ASSIGNED TASK:
Find every line below that contains the word "labels" and copy it out.

Collected data entries:
+++

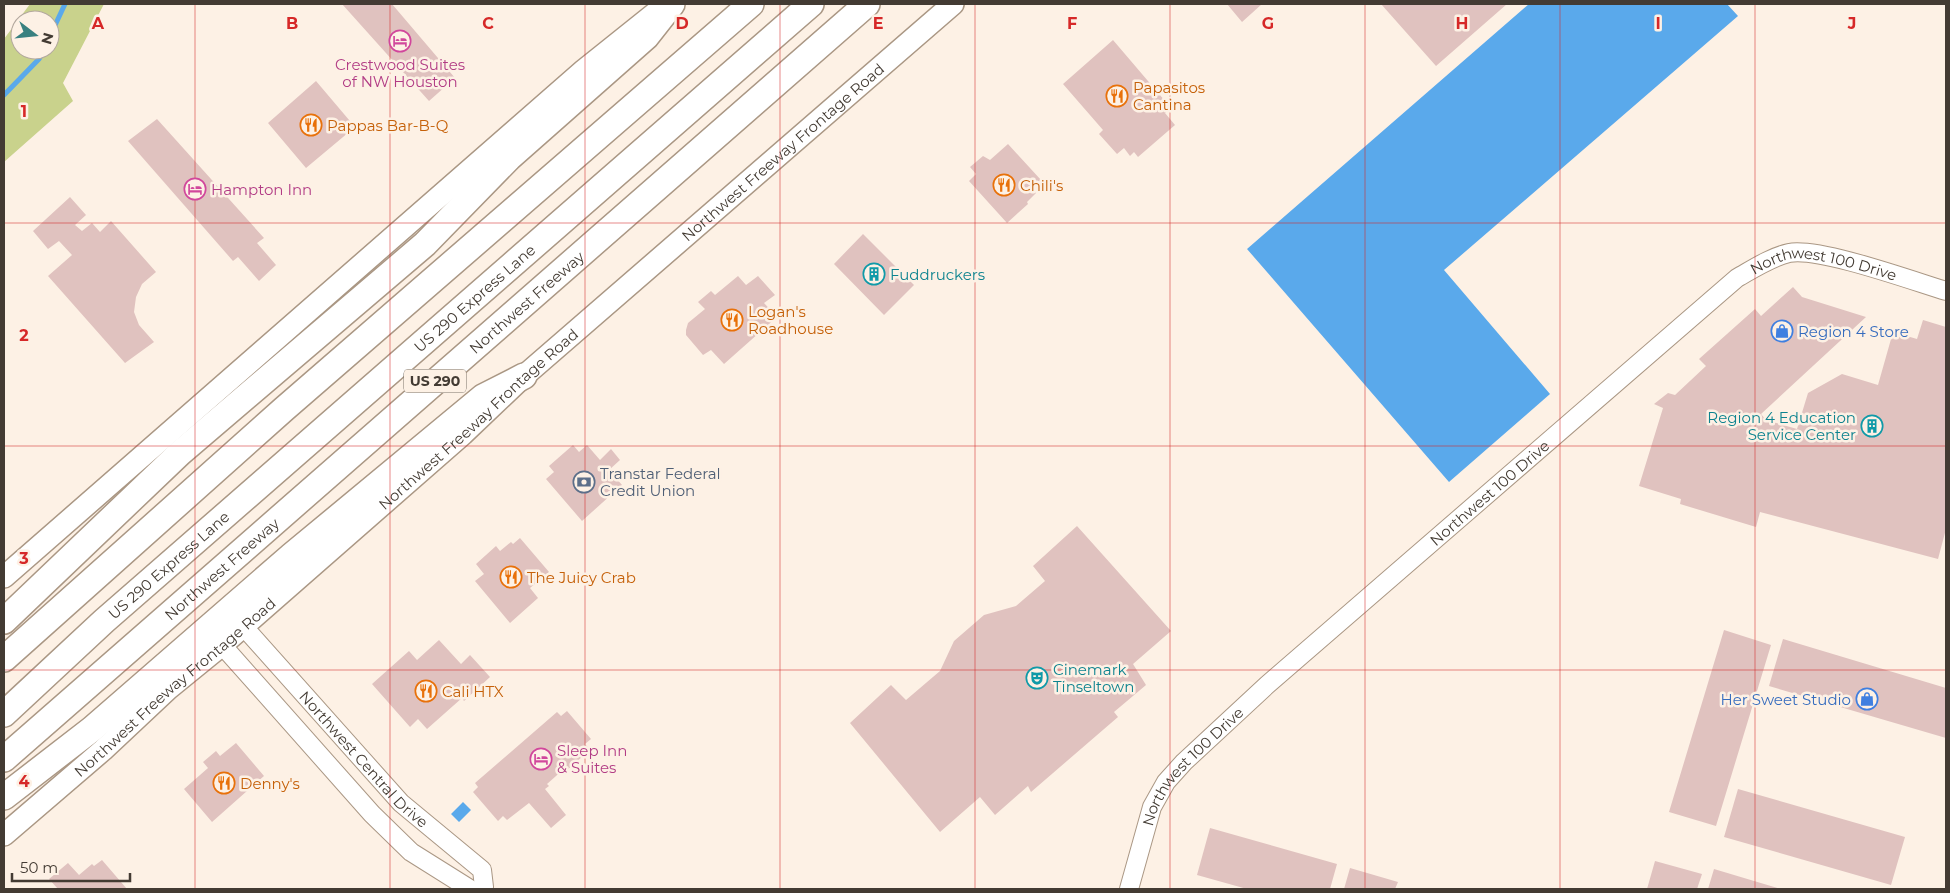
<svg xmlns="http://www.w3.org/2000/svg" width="1950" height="893" font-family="Montserrat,sans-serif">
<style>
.green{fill:#c9d28c;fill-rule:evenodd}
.water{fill:#5aa9eb}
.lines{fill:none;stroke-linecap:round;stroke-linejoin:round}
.stream{stroke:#5aa9eb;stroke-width:5}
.building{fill:#e0c2bf}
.minor-casing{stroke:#aa9784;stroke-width:20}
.major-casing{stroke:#aa9784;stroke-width:24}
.highway-casing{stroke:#aa9784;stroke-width:28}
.minor{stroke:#fff;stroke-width:18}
.major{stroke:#fff;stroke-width:21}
.highway{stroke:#fff;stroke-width:25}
.grid{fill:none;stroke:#d62828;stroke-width:1;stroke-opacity:0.55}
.labels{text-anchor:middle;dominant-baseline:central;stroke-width:5;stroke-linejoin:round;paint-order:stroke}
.shield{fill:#fdf1e5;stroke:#7b7268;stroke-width:1}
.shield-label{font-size:14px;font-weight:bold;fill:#433b33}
.hotel-label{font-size:15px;fill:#b23c85;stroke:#fdf1e5;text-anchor:start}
.food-label{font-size:15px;fill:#c56008;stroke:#fdf1e5;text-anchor:start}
.street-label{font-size:15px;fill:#433b33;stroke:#fdf1e5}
.culture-label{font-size:15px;fill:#0d838f;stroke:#fdf1e5;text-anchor:start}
.shop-label{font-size:15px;fill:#366cbe;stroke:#fdf1e5;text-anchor:start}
.service-label{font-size:15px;fill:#4e5e75;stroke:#fdf1e5;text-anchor:start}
.grid-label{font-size:16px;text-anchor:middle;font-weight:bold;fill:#d62828;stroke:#fdf1e5;stroke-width:5;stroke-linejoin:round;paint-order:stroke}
</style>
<rect width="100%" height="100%" fill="#fdf1e5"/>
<path class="green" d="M 30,4 L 104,4 L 63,83 L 73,101 L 4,162 L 4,39 ZM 20,20 L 50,20 L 50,50 L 20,50 Z"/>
<path class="water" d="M 1529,4 L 1727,4 L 1738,16 L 1444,270 L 1550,394 L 1449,482 L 1247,249 Z
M 463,802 L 471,810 L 459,822 L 451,814 Z"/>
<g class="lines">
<path class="stream" d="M 50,36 L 65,4
M 4,95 L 39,59 L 44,50"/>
</g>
<path class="building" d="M 342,4 L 392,4 L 455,78 L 429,101 Z
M 1227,4 L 1262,4 L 1242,22 Z
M 1381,4 L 1507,4 L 1436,66 Z
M 1113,40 L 1171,108 L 1165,113 L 1175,125 L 1138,157 L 1134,152 L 1130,156 L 1124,148 L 1117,154 L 1099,134 L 1103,130 L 1063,84 Z
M 316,81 L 355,127 L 306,168 L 268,123 Z
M 157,119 L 264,238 L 257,243 L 276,265 L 259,281 L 238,257 L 233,261 L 128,141 Z
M 1008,144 L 1041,180 L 1031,188 L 1036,193 L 1027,202 L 1028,204 L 1007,223 L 969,181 L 976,174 L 970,167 L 983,156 L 990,160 Z
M 70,197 L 86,215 L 75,225 L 82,231 L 92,223 L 100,232 L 111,221 L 156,272 L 142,284 L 136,297 L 134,312 L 139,325 L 154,342 L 125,363 L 48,276 L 72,255 L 59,241 L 48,249 L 33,231 Z
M 863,234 L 914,285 L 884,315 L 834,264 Z
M 738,276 L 746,285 L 758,276 L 775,295 L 764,303 L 777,317 L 724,364 L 711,350 L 703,355 L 686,335 L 686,330 L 688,323 L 705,309 L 698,302 L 711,291 L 715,295 Z
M 1793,287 L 1802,297 L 1866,317 L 1761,414 L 1766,420 L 1797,429 L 1808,393 L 1842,374 L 1878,385 L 1893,332 L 1917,339 L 1923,320 L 1946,327 L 1946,529 L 1938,559 L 1760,512 L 1756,527 L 1680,504 L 1681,499 L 1639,486 L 1663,408 L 1654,404 L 1668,393 L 1675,395 L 1706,366 L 1699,359 L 1755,309 L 1761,316 Z
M 573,445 L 579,452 L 587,445 L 600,460 L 611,449 L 620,460 L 609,470 L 622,485 L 582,521 L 546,479 L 554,472 L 549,466 Z
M 1077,526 L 1171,631 L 1133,664 L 1146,685 L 1114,712 L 1118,717 L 1031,792 L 1028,786 L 995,815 L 980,797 L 940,832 L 850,723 L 891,685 L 906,700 L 940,671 L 954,641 L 984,615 L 1016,606 L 1045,581 L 1033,566 Z
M 520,538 L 549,572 L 530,588 L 538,598 L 510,623 L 475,581 L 484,574 L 476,564 L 496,546 L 500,551 L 511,542 L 513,544 Z
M 1724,630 L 1771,645 L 1716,826 L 1669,812 Z
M 1783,639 L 1946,688 L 1946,738 L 1769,686 Z
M 439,640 L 461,664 L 470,655 L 490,677 L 464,701 L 462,698 L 427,729 L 418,719 L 410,727 L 372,684 L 409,651 L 417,660 Z
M 567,711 L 591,739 L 585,744 L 590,750 L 567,770 L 565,768 L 547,784 L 549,786 L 545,789 L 566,815 L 551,828 L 529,803 L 507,820 L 503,816 L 498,821 L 473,792 L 478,787 L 475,783 L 557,712 L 561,716 Z
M 236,743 L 264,776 L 212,822 L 184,789 L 208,768 L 203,762 L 216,751 L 220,756 Z
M 1738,789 L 1905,837 L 1891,885 L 1724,837 Z
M 1210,828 L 1337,864 L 1330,889 L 1247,889 L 1197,875 Z
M 102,860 L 127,889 L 58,889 L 49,879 L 68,863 L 79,875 L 92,864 L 94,866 Z
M 1655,861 L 1702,874 L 1697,889 L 1647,889 Z
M 1350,868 L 1398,882 L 1395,889 L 1344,889 Z
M 1714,869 L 1781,889 L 1708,889 Z"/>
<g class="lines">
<g class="minor-casing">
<g id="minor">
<path id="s1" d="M 243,626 L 401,803 L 482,870 L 484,887"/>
<path d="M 222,645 L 372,814 L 411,852 L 470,889"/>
<path id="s2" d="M 1129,889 L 1152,807 L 1166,782 L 1184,762 L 1267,685 L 1737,278 C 1753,269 1771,257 1789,253 C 1819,247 1913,281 1946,291"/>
</g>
</g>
<g class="major-casing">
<g id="major">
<path d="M 4,577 L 584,70 L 659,10"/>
<path id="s3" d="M 4,835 L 103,750 L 168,689 L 222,645 L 463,434 L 524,376 L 953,4"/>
</g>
</g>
<g class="highway-casing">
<g id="highway">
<path d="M 4,621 L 180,453 L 425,244 L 509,158 L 646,37 L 672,4"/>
<path d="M 4,659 L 284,409 L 751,4"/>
<path id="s4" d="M 4,714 L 104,621 L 811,4"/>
<path id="s5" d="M 4,759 L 867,4"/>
<path d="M 4,797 L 92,729 L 291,556 L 483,397 L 524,376"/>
</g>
</g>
<use href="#minor" class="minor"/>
<use href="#major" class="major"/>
<use href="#highway" class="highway"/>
</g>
<path class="grid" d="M 195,4 L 195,889M 390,4 L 390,889M 585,4 L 585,889M 780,4 L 780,889M 975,4 L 975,889M 1170,4 L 1170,889M 1365,4 L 1365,889M 1560,4 L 1560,889M 1755,4 L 1755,889M 4,223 L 1946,223M 4,446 L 1946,446M 4,670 L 1946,670"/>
<defs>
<g id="hotel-ring" transform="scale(1.125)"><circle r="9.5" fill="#fdf1e5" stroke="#d1479c" stroke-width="1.5"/><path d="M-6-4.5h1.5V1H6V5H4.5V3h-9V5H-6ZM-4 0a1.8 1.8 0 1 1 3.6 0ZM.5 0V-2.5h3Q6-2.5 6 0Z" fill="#d1479c"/></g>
<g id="restaurant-ring" transform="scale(1.125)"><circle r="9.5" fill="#fdf1e5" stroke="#e8710a" stroke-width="1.5"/><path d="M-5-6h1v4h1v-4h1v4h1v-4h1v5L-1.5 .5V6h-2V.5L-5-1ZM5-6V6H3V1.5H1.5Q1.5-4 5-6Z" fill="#e8710a"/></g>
<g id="building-ring" transform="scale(1.125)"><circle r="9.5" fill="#fdf1e5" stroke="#0f9aa8" stroke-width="1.5"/><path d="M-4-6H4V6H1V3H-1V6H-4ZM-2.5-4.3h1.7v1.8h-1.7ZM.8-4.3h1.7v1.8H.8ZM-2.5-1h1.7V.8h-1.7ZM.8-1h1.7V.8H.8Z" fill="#0f9aa8"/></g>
<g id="shop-ring" transform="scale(1.125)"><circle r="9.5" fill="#fdf1e5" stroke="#3f7fe0" stroke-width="1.5"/><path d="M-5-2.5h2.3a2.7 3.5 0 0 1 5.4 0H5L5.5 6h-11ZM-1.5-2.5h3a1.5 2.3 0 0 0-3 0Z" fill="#3f7fe0"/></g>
<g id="bank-ring" transform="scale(1.125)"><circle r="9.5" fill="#fdf1e5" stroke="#5c6f8a" stroke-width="1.5"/><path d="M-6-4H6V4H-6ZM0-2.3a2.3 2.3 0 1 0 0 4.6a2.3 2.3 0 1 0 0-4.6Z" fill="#5c6f8a"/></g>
<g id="theatre-ring" transform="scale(1.125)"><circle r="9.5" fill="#fdf1e5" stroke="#0f9aa8" stroke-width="1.5"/><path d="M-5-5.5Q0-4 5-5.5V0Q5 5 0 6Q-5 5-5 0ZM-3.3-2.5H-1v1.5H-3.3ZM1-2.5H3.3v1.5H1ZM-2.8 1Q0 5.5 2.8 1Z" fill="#0f9aa8"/></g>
</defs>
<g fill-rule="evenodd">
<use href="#hotel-ring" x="400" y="41"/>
<use href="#restaurant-ring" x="1117" y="96"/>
<use href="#restaurant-ring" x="311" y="125"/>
<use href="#restaurant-ring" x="1004" y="185"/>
<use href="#hotel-ring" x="195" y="189"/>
<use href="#building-ring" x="874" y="274"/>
<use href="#restaurant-ring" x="732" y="320"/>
<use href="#shop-ring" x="1782" y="331"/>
<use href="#building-ring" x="1872" y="426"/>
<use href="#bank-ring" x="584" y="482"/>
<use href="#restaurant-ring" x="511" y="577"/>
<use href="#theatre-ring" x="1037" y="678"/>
<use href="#restaurant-ring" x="426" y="691"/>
<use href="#shop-ring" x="1867" y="699"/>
<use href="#hotel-ring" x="541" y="759"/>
<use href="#restaurant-ring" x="224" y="783"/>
</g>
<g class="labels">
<rect class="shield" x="404" y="369.5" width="62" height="23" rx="4"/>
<g class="shield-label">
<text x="435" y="381">US 290</text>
</g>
<g class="hotel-label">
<text x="400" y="64" text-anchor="middle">Crestwood Suites<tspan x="400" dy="17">of NW Houston</tspan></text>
<text x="211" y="189">Hampton Inn</text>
<text x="557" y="750">Sleep Inn<tspan x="557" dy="17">&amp; Suites</tspan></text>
</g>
<g class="food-label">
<text x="1133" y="87">Papasitos<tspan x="1133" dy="17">Cantina</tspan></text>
<text x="327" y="125">Pappas Bar-B-Q</text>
<text x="1020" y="185">Chili's</text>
<text x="748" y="311">Logan's<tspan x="748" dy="17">Roadhouse</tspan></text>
<text x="527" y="577">The Juicy Crab</text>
<text x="442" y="691">Cali HTX</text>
<text x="240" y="783">Denny's</text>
</g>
<g class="street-label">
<text stroke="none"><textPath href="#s3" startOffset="1036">Northwest Freeway Frontage Road</textPath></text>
<text stroke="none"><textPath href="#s2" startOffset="968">Northwest 100 Drive</textPath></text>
<text stroke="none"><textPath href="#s4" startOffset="628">US 290 Express Lane</textPath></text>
<text stroke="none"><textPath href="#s5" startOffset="694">Northwest Freeway</textPath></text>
<text stroke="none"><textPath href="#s3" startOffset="631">Northwest Freeway Frontage Road</textPath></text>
<text stroke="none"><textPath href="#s2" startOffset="548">Northwest 100 Drive</textPath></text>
<text stroke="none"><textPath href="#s4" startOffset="222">US 290 Express Lane</textPath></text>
<text stroke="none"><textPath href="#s5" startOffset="289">Northwest Freeway</textPath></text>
<text stroke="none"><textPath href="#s3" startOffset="226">Northwest Freeway Frontage Road</textPath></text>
<text stroke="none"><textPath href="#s1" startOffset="180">Northwest Central Drive</textPath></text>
<text stroke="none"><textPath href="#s2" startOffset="142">Northwest 100 Drive</textPath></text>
</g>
<g class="culture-label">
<text x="890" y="274">Fuddruckers</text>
<text x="1856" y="417" text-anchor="end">Region 4 Education<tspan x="1856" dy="17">Service Center</tspan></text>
<text x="1053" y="669">Cinemark<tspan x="1053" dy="17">Tinseltown</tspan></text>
</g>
<g class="shop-label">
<text x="1798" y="331">Region 4 Store</text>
<text x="1851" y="699" text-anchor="end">Her Sweet Studio</text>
</g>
<g class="service-label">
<text x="600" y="473">Transtar Federal<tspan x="600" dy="17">Credit Union</tspan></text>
</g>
</g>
<g class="grid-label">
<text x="98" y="29">A</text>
<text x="292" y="29">B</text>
<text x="488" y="29">C</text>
<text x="682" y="29">D</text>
<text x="878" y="29">E</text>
<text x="1072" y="29">F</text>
<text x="1268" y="29">G</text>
<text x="1462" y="29">H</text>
<text x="1658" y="29">I</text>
<text x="1852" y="29">J</text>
<text x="24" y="117">1</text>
<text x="24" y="341">2</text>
<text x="24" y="564">3</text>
<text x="24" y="787">4</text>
</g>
<rect width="1950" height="893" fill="none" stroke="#433b33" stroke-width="10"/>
<g transform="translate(35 35) rotate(106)"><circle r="24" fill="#fdf1e5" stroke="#b3a89e"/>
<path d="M0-4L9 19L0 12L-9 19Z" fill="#398180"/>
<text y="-8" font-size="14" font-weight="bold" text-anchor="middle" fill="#433b33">N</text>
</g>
<path d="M12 873v8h118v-8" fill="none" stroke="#433b33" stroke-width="2.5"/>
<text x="20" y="873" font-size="15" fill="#433b33" stroke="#fdf1e5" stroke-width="4" paint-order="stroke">50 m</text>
</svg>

+++

REPLY TO THE TASK:
.labels{text-anchor:middle;dominant-baseline:central;stroke-width:5;stroke-linejoin:round;paint-order:stroke}
<g class="labels">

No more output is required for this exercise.